Tu hai paura che la mafia si arrabbi ?
«La mafia non ha più la forza di uccidere o minacciare perchè viene presa in giro. Se mi minacciano mi fanno un piacere, così lo sfrutto per il marketing. La mafia oggi non ha più l’arroganza di una volta. Faccio parte della generazione che non è rassegnata. Oggi lo Stato con tutte le sue contraddizioni c’è. Ma negli Anni 70 e 80 anche io avrei detto “Non ho visto nulla” se qualcuno mi avesse interrogato su un crimine mafioso».
Paradossalmente la strategia di Riina ti è servita.
«Sì ma il prezzo è stato altissimo. Oltre ai crimini. non gli perdono di aver fatto diventare il mio bellissimo dialetto il linguaggio della mafia».

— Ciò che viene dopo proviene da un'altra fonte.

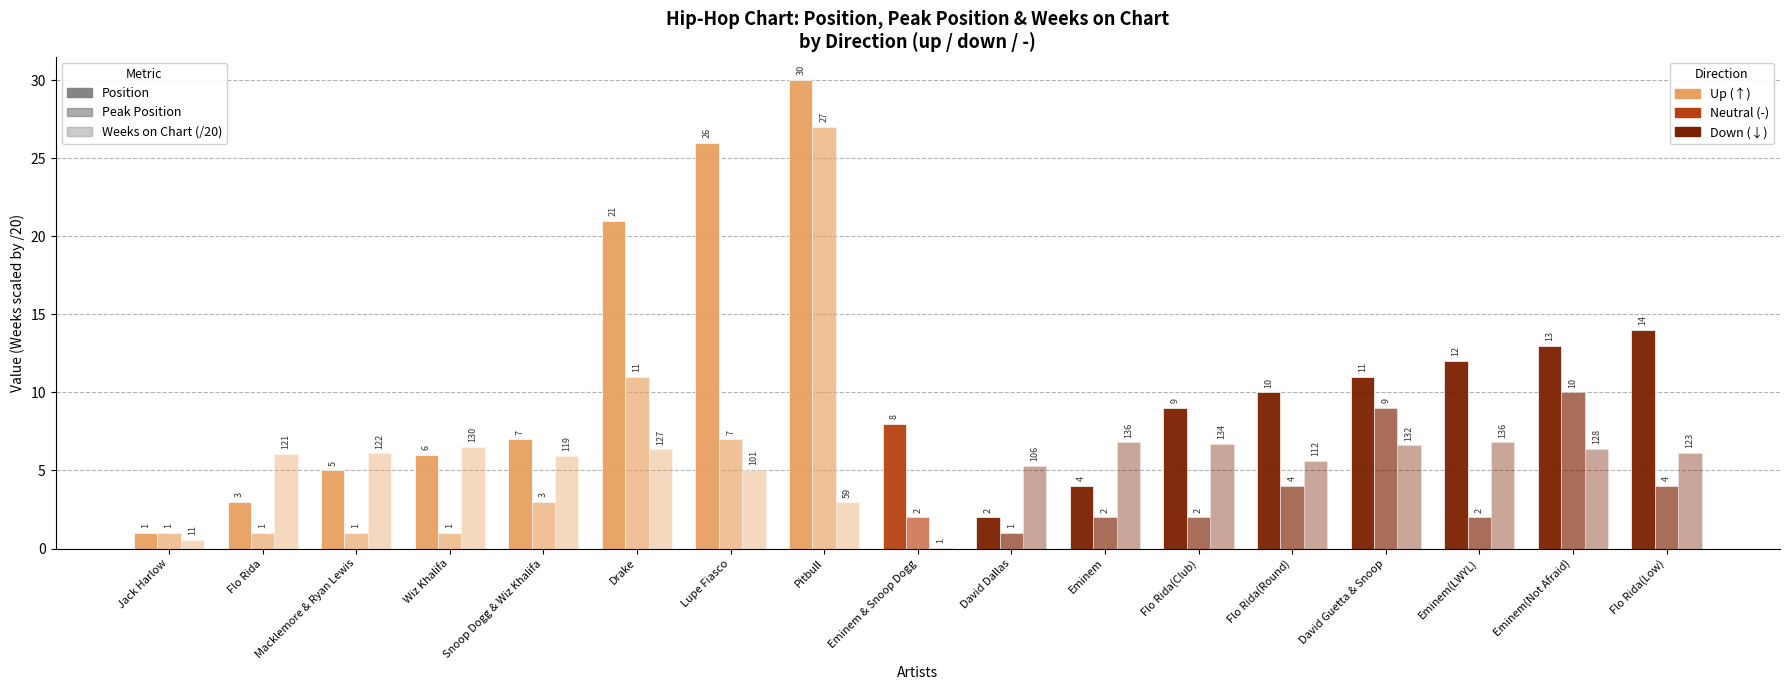

What is the total value across all series at Eminem & Snoop Dogg?

10.1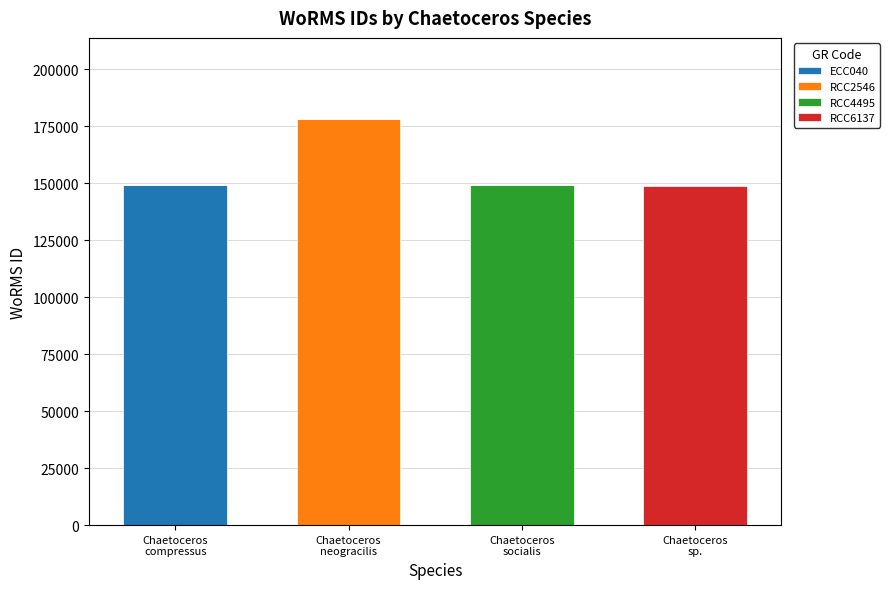

What is the difference between the ECC040 values at Chaetoceros
compressus and Chaetoceros
neogracilis?

149129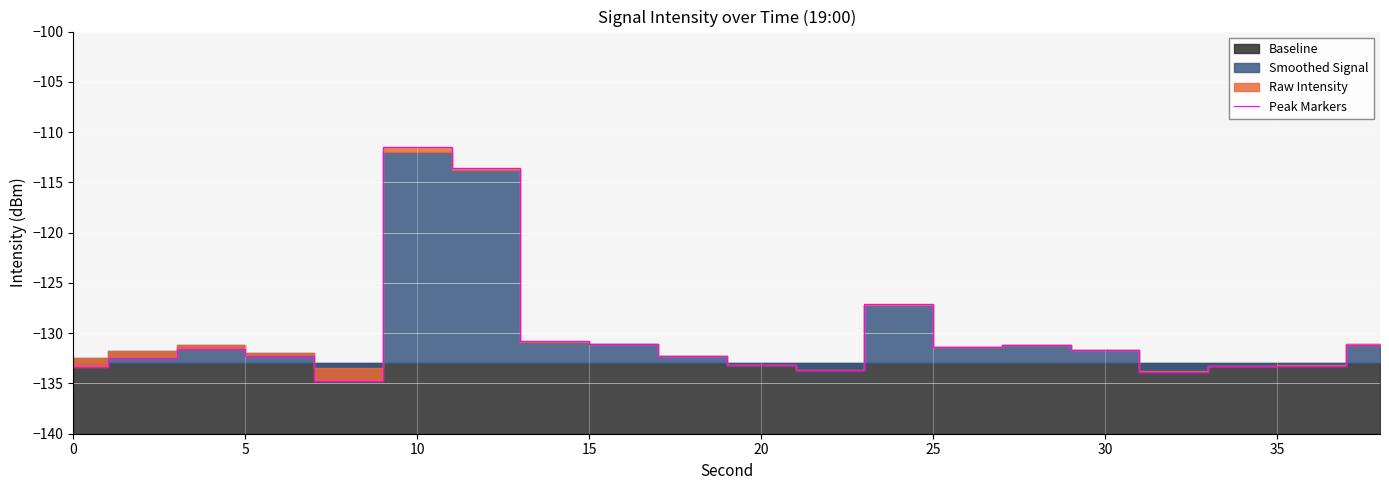

What is the average value?

-130.2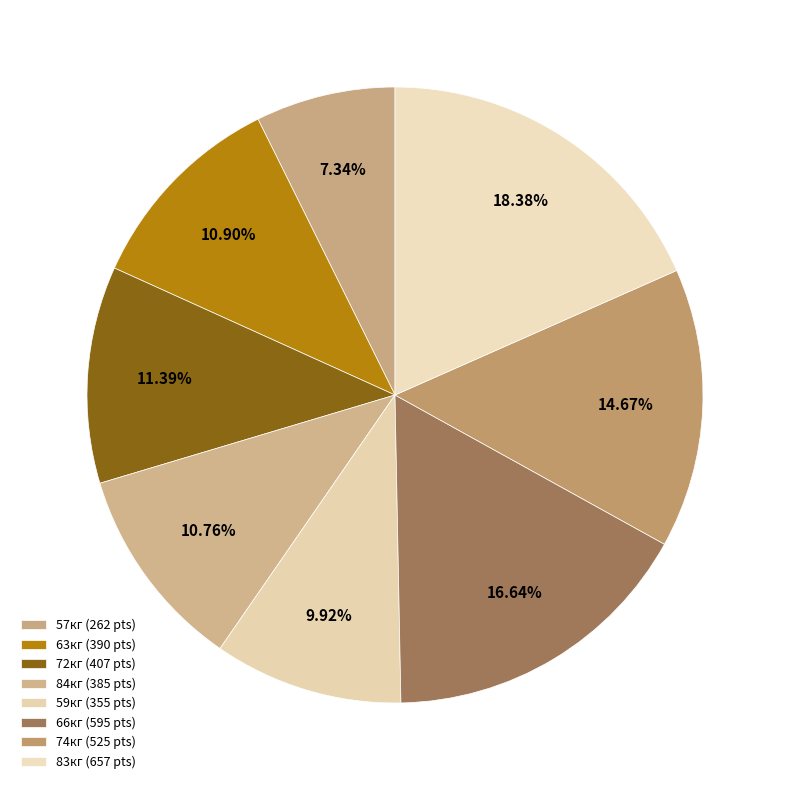

How many slices are in this pie chart?

8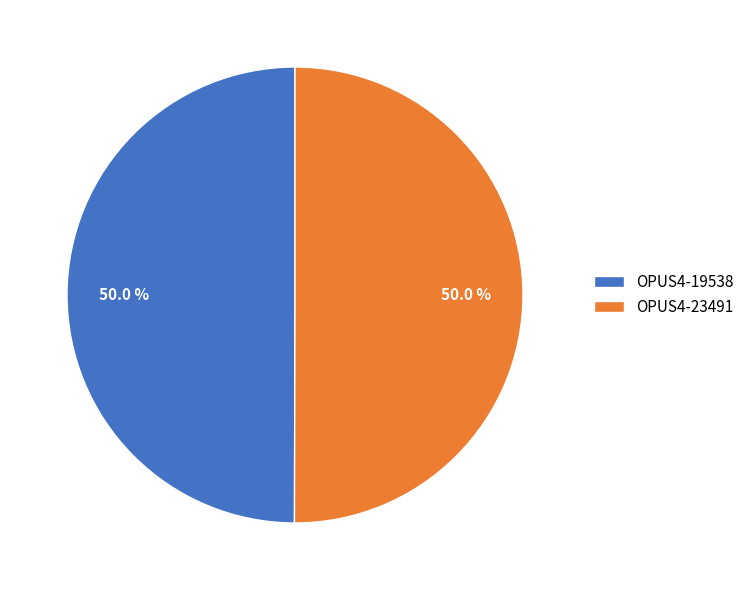

Combined, what portion of the pie is OPUS4-19538 and OPUS4-23491?

100.0%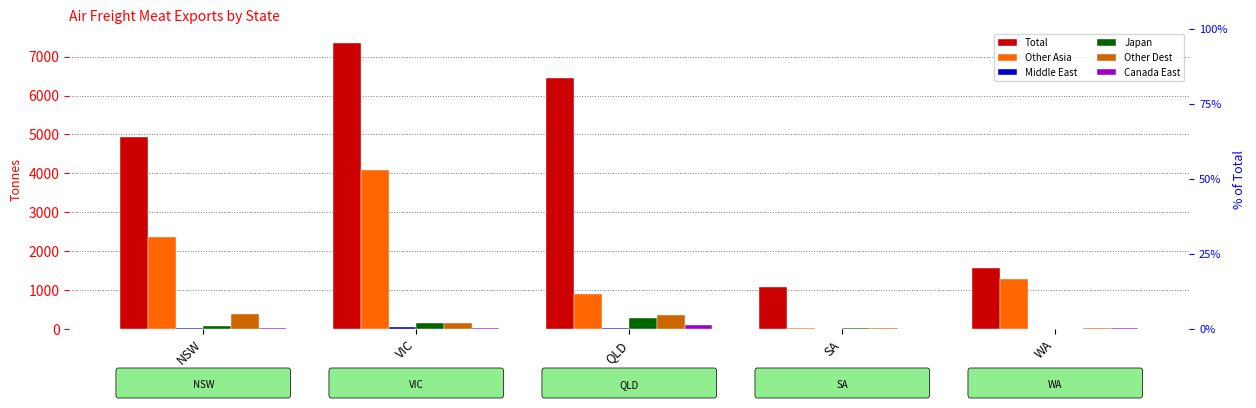

List the labels in order of Middle East value, largest first.

VIC, NSW, QLD, SA, WA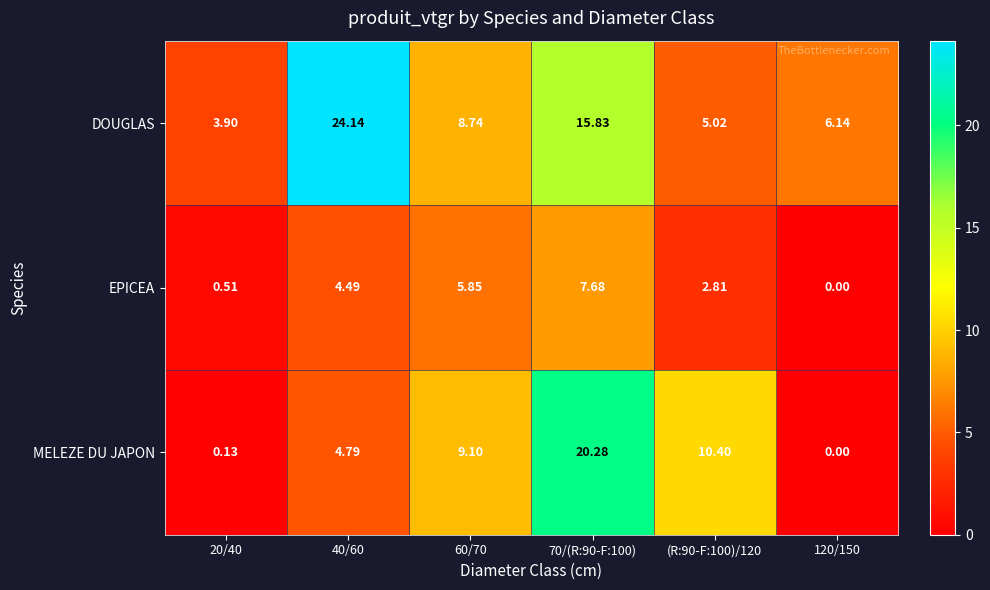

Rank the series by their average value, from lowest to highest.

EPICEA, MELEZE DU JAPON, DOUGLAS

Gli incassi contano per un film?
«Tocchi un tasto delicato. Io non ci facevo caso, ora mi sveglio pensando a quanto ho incassato. Il cinema è un’operazione imprenditoriale, è giusto che chi ha messo i soldi almeno si riprenda le spese. Sento la responsabilità».
Piacerà all’estero?
«Non ho fatto il furbo. Avrei potuto fare più cartoline. Che sono quello che attira il pubblico americano».
Paura di cadere nel folklore, nello stereotipo?
«E’ il film meno folcloristico del mondo. Non si parla di cannoli e non ci sono coppole. C’è un solo dolce, la Iris con la ricotta al forno, la conoscono solo a Palermo ma a me fa impazzire».
Un film di denuncia o di rinuncia?
«Denuncia. Faccio parte di quel 10% che per girare un film non ha pagato il pizzo grazie all’associazione messa in piedi da ragazzi coraggiosi che si chiama “Addio al Pizzo” e a cui aderiscono 800 negozianti e imprese. Dieci anni fa sarebbe stato impossibile. Contro la mafia c’è tanto da fare. Ma oggi un ragazzino vive meglio di come vivevamo noi, quindi si è fatto tanto».
La tua fidanzata non si è offesa che non hai prenotato nemmeno una cena scaramantica come il calciatore greco?
«Mi conosce bene. Se voglio essere romantico regalo qualcosa con le spine, e non parlo di rose ma di elettronica».